康复学报 (Dec 2023)

Application of Motor Imagery Brain-Computer Interface on Patients with Motor Dysfunction after Stroke

  • JIANG Yongchun,
  • YIN Junxiao,
  • ZHAO Biyi,
  • WANG Siqing,
  • OU Peilin,
  • LI Jiawen,
  • ZHANG Yanni,
  • LIN Qiang

Journal volume & issue
Vol. 33
pp. 562 – 570

Abstract

Read online

Motor imagery brain-computer interface (MI-BCI) technology determines the motor intention by recognizing the electroencephalogram (EEG) signals generated by motor imagery and then realizes the communication and control between the human brain and external devices. MI-BCI technology had achieved a positive effect in the application of motor function rehabilitation of patients after stroke, which has excellent potential for rehabilitating patients with moderate and severe limb motor dysfunctions. This paper summarizes the domestic and international research status evidence (neuroregulatory mechanism, clinical rehabilitation application, existing problems and possible solutions) of MI-BCI technology in motor function rehabilitation after stroke to provide theoretical support for the clinical application of MI-BCI technology and the development of related equipment.

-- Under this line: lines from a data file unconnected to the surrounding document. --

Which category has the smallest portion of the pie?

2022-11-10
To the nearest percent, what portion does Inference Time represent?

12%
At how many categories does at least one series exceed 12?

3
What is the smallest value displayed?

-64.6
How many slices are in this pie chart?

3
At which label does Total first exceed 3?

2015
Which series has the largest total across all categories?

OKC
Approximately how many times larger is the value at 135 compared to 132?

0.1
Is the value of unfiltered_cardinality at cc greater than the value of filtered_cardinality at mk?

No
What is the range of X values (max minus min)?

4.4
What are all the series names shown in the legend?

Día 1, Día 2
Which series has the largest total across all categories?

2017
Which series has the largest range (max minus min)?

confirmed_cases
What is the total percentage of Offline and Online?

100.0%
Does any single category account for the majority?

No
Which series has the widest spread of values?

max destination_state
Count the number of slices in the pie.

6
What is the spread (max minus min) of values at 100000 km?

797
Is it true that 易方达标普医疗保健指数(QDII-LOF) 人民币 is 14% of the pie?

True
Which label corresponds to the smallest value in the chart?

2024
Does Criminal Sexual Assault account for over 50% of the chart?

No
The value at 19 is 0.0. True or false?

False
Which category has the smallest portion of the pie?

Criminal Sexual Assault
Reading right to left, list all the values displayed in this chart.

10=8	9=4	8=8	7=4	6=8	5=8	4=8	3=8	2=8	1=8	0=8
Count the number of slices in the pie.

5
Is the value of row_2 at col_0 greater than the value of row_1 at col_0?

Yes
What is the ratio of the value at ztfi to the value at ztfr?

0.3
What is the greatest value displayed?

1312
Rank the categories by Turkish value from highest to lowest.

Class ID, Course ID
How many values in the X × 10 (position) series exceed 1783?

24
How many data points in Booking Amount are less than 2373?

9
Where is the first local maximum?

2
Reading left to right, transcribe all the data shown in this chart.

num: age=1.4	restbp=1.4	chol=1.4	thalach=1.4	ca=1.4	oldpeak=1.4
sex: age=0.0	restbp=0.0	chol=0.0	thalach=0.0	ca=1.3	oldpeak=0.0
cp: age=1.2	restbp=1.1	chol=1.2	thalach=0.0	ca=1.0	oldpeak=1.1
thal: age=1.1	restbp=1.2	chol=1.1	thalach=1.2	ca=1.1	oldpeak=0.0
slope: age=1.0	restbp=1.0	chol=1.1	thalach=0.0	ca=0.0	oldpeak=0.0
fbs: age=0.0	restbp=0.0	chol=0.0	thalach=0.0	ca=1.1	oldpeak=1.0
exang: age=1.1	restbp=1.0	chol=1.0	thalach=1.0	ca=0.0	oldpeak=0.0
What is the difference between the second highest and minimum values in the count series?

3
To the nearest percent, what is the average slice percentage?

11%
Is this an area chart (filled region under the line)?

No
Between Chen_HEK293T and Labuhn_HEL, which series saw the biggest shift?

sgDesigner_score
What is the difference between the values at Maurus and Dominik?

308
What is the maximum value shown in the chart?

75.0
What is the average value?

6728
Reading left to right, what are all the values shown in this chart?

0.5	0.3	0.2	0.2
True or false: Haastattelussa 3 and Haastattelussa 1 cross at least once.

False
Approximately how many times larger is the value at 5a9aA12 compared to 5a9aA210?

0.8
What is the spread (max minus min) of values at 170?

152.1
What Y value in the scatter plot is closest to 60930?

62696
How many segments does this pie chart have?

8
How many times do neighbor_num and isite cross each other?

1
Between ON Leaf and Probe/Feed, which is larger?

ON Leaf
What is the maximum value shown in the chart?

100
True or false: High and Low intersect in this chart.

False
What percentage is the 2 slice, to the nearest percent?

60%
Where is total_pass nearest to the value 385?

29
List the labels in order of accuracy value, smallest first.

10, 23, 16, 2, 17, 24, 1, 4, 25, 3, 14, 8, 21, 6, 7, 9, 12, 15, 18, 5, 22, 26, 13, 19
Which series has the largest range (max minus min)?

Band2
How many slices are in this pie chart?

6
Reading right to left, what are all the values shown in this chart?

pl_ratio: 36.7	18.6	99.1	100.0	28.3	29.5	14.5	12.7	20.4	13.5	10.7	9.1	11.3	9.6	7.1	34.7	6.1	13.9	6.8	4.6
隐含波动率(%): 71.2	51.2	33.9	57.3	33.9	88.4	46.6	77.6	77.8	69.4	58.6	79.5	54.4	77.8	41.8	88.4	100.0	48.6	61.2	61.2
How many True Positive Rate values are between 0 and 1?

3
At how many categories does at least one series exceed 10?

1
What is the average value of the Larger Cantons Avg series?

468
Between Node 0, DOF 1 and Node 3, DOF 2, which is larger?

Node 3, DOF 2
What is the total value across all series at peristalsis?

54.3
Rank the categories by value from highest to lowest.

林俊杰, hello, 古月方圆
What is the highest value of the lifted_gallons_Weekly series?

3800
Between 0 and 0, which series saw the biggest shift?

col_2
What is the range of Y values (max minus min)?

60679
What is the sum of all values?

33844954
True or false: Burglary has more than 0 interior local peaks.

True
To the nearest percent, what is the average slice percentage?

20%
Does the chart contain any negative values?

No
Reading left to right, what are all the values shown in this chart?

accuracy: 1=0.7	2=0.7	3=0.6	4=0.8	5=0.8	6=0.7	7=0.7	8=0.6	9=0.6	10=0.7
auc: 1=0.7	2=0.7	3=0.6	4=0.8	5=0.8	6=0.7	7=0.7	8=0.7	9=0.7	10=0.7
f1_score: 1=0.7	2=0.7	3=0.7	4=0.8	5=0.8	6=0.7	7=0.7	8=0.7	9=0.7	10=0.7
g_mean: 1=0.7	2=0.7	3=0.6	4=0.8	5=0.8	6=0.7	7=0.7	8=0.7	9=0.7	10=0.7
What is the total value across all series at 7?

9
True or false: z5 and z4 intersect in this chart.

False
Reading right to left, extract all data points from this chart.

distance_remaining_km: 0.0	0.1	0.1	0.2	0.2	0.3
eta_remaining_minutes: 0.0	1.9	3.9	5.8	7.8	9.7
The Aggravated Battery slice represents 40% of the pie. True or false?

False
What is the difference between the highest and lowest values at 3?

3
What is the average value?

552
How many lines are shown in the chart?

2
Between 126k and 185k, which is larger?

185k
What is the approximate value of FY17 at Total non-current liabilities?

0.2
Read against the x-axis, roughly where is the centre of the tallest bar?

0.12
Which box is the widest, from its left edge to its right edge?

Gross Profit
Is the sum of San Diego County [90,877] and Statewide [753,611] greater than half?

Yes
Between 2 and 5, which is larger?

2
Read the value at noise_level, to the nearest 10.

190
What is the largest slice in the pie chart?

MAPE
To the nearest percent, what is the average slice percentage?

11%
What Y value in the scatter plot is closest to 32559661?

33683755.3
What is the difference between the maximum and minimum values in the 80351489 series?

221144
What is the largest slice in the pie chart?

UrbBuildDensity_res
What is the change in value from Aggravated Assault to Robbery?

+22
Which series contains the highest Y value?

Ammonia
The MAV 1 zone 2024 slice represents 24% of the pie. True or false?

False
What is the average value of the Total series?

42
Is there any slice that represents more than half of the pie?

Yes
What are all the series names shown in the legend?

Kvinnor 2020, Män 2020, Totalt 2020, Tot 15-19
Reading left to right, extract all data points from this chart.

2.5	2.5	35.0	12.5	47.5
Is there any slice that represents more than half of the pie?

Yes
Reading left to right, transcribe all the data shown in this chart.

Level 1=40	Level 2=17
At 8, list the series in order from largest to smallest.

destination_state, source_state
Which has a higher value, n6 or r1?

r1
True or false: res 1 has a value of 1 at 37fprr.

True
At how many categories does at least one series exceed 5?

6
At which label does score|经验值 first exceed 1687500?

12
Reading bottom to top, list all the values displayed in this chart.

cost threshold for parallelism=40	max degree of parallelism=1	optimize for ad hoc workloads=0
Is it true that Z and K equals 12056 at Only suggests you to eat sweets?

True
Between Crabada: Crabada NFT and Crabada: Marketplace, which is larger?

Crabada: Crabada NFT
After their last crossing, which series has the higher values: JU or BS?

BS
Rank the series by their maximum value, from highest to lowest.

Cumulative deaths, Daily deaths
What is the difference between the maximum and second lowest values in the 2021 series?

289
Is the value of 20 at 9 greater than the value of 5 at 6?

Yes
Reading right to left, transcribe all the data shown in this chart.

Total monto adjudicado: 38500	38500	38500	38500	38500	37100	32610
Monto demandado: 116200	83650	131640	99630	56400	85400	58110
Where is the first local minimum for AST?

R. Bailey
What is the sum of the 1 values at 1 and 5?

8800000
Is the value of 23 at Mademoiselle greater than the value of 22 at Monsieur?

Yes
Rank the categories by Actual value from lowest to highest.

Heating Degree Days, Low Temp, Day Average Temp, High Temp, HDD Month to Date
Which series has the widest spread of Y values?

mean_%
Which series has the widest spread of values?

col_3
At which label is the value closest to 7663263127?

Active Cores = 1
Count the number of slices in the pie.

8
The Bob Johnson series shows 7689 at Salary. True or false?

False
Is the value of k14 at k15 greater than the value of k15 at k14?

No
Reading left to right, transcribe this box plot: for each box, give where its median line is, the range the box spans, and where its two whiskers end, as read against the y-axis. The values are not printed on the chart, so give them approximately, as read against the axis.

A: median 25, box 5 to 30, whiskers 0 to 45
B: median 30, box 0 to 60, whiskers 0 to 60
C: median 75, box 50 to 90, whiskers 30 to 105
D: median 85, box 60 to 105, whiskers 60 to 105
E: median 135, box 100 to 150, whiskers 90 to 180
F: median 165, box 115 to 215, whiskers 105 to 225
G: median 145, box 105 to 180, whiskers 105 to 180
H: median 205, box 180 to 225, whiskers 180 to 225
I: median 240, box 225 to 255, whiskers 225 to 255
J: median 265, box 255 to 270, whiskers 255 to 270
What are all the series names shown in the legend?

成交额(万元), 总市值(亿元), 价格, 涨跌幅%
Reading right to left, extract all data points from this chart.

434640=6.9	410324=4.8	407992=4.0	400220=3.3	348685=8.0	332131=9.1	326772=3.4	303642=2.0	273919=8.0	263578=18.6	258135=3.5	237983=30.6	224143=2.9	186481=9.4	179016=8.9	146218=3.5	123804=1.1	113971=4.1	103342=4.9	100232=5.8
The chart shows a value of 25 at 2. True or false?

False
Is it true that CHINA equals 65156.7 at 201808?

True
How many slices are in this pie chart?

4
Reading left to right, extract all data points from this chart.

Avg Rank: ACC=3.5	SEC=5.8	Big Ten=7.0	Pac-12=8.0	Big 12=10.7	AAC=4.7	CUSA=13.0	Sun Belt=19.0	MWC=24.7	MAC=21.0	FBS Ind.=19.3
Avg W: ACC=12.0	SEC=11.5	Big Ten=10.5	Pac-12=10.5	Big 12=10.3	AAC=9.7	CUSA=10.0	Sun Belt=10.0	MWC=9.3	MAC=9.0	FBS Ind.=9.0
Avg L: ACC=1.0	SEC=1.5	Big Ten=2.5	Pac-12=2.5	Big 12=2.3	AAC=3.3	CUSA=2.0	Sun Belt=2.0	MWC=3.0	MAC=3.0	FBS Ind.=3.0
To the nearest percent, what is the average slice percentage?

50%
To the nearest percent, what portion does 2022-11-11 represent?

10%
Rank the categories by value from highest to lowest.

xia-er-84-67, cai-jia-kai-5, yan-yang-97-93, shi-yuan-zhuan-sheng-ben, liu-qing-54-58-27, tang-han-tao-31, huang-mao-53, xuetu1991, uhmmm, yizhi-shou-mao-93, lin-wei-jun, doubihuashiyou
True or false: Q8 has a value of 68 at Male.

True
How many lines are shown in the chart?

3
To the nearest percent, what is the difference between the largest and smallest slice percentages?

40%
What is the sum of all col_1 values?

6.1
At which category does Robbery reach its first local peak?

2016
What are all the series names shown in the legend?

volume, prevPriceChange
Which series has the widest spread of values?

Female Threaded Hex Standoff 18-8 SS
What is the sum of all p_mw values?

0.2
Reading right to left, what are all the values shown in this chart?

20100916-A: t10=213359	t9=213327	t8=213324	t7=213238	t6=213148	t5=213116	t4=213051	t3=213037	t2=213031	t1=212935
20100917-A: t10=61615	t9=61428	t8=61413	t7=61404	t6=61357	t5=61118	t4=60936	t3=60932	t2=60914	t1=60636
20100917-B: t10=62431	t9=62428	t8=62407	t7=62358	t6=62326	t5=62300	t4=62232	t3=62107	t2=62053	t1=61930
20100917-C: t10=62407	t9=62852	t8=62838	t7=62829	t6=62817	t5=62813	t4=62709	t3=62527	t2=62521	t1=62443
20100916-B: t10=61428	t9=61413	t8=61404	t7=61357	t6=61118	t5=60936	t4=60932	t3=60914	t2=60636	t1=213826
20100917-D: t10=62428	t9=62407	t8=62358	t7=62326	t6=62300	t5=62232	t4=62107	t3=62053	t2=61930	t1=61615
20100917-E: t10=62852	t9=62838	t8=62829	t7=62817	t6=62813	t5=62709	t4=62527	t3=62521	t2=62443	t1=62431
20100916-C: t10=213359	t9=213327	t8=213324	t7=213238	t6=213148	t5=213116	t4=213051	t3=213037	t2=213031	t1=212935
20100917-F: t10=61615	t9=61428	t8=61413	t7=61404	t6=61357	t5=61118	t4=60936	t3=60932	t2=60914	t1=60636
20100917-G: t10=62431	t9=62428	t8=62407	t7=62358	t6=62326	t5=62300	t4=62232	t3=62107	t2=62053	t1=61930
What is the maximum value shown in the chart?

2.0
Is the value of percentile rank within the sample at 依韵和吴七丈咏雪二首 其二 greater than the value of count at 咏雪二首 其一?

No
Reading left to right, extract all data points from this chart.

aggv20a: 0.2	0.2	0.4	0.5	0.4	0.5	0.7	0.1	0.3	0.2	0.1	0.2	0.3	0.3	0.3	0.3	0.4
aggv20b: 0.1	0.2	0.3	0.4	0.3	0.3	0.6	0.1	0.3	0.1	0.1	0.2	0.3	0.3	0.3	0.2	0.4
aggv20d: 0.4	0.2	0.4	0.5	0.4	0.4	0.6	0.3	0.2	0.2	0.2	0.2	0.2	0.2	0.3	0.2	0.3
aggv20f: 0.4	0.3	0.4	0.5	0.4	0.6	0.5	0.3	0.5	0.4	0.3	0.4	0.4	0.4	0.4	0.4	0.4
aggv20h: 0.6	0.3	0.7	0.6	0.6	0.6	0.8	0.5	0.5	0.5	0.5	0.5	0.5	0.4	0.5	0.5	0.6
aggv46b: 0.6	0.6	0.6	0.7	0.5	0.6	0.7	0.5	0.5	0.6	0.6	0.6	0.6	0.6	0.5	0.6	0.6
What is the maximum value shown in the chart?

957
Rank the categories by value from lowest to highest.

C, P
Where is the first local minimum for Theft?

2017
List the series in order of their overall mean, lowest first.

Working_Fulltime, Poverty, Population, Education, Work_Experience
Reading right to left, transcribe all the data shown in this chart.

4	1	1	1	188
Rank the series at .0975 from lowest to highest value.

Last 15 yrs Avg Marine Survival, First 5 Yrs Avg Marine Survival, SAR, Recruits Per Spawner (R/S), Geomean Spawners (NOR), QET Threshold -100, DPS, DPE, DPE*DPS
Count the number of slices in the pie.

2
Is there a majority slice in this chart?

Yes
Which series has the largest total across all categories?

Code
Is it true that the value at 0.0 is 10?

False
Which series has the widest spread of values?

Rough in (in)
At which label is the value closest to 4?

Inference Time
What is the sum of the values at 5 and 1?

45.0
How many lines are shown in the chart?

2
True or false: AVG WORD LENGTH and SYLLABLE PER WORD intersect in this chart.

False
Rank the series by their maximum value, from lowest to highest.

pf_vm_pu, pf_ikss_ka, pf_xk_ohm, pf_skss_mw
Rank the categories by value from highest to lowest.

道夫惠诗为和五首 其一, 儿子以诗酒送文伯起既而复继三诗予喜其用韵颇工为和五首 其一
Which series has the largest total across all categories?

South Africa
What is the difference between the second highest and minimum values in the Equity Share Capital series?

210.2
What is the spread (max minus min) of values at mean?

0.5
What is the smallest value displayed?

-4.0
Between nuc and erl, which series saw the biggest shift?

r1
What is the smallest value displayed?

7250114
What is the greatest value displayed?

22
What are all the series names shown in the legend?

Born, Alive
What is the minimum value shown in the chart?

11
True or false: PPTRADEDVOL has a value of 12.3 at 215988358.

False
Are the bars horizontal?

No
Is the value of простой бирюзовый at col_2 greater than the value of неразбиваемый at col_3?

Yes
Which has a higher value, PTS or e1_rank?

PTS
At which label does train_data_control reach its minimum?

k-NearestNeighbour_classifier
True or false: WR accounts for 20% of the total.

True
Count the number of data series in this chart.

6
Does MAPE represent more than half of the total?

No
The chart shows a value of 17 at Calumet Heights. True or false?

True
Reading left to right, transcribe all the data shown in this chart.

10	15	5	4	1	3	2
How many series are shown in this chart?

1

The neural regulation mechanisms of MI-BCI technology mainly include the "central-peripheral-central" closed-loop theory [the top-down central stimulation mode of "central-periphery" (motor imagery) and the down-top sensorimotor feedback mode of "peripheral-central" (limb movement driven by external devices)], neurofeedback and Hebb theory. The clinical rehabilitation application mainly focuses on rehabilitating upper/lower limb motor function and the changes in brain functional networks after stroke. However, there are still some problems in applying MI-BCI technology in clinical rehabilitation, such as poor performance, unclear treatment dose, the quality of collected signals needing to be improved, few categories of motor imagery, and long training cycle. The future study is needed to conduct research on MI-BCI technology combined with other central nervous system intervention, improve the rehabilitation effect of MI-BCI technology by increasing the categories of motor imagery modalities, develop MI-BCI training programs for stroke patients in all periods, and provide a reference for limb movement rehabilitation of patients with central nervous system diseases.